• **EXERCISE PROMPT**: From the records below, pull each line that has "labels".

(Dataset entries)
[Start of section]

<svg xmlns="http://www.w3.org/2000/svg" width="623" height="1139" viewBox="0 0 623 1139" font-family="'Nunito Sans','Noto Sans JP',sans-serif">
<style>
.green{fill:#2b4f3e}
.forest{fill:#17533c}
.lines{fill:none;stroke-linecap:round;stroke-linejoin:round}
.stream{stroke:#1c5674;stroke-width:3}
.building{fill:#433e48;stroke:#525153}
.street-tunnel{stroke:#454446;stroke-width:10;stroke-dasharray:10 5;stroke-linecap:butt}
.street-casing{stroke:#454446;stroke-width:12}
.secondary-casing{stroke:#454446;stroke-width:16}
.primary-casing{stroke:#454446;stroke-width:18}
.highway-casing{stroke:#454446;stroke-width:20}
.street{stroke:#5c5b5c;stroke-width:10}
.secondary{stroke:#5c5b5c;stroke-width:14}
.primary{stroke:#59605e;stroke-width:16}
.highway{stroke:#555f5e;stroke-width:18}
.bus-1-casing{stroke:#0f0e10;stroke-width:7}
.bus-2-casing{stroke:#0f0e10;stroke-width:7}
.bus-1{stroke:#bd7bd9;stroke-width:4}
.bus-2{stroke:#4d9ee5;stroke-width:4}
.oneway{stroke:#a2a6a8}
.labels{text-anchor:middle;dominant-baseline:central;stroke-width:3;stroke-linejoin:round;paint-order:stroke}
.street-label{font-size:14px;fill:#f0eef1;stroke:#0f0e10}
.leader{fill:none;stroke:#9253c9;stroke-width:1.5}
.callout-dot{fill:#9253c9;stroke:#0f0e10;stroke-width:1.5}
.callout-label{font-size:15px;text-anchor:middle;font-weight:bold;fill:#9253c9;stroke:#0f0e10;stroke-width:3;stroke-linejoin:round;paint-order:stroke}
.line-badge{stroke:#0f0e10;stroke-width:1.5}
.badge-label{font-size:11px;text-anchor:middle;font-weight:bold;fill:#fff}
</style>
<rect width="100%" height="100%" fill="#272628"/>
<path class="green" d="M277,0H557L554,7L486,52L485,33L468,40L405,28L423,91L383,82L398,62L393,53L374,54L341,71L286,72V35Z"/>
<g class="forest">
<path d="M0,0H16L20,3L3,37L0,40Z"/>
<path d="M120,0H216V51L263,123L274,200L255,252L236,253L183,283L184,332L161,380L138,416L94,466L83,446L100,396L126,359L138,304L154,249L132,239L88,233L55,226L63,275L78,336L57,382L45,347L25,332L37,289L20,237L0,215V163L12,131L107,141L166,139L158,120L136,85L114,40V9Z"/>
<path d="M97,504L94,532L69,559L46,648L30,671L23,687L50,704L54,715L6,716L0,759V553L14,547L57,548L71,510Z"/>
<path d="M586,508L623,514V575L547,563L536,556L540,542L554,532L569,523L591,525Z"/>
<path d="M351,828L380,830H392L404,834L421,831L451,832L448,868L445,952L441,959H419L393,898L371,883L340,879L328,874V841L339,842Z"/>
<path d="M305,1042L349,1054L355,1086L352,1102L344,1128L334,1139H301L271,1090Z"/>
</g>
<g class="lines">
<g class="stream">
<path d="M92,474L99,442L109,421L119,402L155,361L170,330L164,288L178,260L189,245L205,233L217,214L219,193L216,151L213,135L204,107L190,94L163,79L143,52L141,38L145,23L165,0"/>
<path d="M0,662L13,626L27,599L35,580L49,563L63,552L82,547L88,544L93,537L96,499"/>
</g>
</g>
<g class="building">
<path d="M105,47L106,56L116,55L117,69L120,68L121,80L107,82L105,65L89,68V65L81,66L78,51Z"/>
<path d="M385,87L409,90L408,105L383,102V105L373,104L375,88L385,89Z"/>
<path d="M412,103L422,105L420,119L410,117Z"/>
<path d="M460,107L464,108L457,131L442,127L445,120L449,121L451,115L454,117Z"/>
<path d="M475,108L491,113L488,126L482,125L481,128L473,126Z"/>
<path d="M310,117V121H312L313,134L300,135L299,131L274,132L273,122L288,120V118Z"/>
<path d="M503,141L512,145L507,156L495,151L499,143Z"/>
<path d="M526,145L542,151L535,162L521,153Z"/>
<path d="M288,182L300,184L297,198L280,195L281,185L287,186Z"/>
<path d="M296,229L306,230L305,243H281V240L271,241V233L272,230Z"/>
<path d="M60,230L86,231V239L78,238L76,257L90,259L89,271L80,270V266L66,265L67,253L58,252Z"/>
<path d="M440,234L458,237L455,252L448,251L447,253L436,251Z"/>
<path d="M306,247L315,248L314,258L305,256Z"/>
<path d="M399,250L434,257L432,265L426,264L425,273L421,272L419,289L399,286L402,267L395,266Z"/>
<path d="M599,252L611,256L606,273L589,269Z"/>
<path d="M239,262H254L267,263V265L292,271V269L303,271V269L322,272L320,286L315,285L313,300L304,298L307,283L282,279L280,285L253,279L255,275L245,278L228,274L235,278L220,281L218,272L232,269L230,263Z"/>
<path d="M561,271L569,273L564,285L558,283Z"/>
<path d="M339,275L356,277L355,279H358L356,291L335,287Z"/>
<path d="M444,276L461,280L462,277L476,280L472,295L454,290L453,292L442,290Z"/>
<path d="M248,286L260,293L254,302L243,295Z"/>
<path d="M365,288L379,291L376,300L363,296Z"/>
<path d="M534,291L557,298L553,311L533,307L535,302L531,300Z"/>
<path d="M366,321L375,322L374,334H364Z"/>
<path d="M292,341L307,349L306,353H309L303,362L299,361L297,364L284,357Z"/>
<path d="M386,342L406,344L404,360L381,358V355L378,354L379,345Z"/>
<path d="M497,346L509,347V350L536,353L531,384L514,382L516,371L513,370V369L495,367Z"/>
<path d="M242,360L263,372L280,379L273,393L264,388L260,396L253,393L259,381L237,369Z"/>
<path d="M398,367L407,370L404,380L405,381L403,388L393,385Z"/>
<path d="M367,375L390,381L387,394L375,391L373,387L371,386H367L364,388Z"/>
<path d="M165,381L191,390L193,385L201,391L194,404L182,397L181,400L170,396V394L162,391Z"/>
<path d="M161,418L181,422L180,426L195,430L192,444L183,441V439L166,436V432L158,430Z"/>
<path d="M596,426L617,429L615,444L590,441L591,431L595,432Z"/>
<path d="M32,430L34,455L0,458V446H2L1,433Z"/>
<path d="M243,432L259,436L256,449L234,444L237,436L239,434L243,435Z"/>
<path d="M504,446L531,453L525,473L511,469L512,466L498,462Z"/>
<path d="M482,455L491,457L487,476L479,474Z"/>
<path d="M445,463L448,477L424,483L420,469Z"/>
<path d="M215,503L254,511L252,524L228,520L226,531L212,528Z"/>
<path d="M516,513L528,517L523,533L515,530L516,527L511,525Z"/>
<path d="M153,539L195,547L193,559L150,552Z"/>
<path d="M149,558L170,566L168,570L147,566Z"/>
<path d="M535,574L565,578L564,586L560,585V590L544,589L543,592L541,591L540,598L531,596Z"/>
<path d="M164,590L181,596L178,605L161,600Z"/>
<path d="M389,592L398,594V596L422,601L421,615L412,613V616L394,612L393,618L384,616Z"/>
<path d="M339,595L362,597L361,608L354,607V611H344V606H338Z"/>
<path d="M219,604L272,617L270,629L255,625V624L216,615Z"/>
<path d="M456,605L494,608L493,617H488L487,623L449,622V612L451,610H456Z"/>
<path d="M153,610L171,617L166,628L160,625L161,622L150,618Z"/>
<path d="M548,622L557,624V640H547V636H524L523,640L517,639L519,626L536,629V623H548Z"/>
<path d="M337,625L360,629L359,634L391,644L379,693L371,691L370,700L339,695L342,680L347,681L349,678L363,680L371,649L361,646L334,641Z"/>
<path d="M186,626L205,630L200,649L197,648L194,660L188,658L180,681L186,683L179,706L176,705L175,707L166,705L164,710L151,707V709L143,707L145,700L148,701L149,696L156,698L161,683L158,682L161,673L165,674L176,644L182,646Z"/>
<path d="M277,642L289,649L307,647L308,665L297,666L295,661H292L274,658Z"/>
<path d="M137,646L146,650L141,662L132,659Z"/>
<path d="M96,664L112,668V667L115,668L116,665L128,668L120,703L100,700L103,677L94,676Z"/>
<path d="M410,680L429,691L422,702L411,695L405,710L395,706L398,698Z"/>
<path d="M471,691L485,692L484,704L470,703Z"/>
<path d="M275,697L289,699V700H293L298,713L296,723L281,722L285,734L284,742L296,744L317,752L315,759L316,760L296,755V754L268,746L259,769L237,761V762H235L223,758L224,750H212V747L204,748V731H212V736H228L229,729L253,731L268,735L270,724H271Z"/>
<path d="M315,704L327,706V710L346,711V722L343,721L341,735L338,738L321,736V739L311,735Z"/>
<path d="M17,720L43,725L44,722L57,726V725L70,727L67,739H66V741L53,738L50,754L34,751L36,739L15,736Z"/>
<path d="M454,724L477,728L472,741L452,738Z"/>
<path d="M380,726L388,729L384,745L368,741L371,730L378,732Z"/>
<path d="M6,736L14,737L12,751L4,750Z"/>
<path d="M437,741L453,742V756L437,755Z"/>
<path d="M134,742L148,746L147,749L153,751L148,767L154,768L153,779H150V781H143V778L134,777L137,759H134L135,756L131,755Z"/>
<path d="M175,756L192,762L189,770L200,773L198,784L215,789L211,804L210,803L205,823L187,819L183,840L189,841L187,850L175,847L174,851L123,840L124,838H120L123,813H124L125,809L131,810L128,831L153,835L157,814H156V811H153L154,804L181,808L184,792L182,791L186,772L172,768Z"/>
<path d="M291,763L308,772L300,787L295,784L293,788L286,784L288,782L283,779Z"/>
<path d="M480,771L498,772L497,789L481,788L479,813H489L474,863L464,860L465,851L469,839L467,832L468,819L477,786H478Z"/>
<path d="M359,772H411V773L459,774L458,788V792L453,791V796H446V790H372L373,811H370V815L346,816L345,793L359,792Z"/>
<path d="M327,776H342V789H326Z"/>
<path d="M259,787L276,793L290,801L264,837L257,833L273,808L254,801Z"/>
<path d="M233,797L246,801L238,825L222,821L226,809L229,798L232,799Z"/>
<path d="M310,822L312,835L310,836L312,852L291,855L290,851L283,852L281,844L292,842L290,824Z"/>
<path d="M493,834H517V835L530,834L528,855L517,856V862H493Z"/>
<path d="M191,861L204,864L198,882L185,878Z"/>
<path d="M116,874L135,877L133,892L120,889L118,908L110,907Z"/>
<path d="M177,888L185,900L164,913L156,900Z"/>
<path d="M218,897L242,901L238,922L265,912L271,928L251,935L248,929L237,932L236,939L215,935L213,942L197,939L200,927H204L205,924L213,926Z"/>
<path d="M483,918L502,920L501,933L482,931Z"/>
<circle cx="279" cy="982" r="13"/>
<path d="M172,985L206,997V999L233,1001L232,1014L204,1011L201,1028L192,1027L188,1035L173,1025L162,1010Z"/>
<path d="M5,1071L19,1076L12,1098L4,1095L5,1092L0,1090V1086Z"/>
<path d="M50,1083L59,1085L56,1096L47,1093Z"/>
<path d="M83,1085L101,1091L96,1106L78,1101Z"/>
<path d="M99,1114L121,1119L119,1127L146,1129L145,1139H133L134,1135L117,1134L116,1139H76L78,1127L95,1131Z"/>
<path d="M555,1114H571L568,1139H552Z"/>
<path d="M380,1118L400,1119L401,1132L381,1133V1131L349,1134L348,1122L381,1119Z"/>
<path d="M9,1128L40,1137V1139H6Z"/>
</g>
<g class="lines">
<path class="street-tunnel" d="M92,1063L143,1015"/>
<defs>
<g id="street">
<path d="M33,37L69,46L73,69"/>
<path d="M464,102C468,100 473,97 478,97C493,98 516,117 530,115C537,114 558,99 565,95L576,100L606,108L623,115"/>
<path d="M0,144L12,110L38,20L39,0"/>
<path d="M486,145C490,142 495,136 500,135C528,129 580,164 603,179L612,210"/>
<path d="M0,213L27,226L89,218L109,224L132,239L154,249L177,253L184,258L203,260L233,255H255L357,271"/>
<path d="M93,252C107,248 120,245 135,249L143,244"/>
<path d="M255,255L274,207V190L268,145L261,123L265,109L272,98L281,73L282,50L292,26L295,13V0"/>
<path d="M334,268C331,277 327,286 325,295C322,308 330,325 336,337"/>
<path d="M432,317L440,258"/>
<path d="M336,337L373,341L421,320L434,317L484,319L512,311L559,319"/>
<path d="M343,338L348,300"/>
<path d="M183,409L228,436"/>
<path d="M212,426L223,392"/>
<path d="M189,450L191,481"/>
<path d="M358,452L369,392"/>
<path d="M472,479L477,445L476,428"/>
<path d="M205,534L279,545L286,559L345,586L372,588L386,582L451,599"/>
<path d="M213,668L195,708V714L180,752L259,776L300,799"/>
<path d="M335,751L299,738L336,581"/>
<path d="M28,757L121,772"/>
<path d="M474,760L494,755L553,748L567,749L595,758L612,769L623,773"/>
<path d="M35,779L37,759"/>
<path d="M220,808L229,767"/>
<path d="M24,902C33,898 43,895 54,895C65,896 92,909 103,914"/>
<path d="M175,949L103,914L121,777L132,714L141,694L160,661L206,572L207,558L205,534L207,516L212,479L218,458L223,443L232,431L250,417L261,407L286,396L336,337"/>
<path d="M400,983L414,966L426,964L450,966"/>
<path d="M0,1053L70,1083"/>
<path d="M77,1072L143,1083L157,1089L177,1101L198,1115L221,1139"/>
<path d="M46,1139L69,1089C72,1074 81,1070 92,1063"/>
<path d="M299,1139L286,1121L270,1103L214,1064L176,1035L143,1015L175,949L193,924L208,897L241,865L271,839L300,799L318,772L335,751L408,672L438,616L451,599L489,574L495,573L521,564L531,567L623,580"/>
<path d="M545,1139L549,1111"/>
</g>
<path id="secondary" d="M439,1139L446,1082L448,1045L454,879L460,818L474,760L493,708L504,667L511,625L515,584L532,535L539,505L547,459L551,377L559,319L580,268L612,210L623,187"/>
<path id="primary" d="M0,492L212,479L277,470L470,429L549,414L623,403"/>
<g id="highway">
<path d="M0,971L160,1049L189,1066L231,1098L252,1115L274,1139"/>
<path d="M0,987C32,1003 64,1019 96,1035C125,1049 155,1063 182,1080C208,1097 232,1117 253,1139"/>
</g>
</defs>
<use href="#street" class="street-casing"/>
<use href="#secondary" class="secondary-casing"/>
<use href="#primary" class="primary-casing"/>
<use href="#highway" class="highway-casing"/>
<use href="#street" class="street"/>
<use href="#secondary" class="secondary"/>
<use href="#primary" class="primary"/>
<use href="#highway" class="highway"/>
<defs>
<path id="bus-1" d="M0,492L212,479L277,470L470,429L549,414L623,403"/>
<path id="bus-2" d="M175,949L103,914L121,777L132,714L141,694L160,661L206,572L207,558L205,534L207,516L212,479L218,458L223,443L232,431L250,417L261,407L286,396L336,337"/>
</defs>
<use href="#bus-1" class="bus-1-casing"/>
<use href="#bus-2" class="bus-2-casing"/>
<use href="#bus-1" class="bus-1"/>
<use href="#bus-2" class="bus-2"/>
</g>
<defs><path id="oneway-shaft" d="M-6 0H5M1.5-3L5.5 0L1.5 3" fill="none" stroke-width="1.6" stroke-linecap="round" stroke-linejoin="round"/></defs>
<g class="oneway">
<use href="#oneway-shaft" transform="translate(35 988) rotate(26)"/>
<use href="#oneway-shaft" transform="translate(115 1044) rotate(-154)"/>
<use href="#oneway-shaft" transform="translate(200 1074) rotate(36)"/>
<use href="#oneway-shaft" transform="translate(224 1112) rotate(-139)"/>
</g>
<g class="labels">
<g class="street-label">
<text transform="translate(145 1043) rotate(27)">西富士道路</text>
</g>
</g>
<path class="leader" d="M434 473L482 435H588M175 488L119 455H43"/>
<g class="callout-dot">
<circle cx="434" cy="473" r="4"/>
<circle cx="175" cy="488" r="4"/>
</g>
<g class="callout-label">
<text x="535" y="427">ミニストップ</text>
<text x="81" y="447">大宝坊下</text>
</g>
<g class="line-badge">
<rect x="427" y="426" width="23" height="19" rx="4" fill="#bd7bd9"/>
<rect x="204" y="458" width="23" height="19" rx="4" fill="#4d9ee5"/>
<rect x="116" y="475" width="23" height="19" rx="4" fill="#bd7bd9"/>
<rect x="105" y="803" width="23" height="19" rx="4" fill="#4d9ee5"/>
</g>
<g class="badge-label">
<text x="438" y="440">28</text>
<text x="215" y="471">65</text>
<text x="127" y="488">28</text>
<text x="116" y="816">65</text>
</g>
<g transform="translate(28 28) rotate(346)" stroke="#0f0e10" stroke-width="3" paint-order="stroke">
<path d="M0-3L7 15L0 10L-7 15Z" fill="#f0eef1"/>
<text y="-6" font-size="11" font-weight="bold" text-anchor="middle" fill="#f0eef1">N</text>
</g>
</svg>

[End of section]

• **ANSWER FOR THE TASK**:
.labels{text-anchor:middle;dominant-baseline:central;stroke-width:3;stroke-linejoin:round;paint-order:stroke}
<g class="labels">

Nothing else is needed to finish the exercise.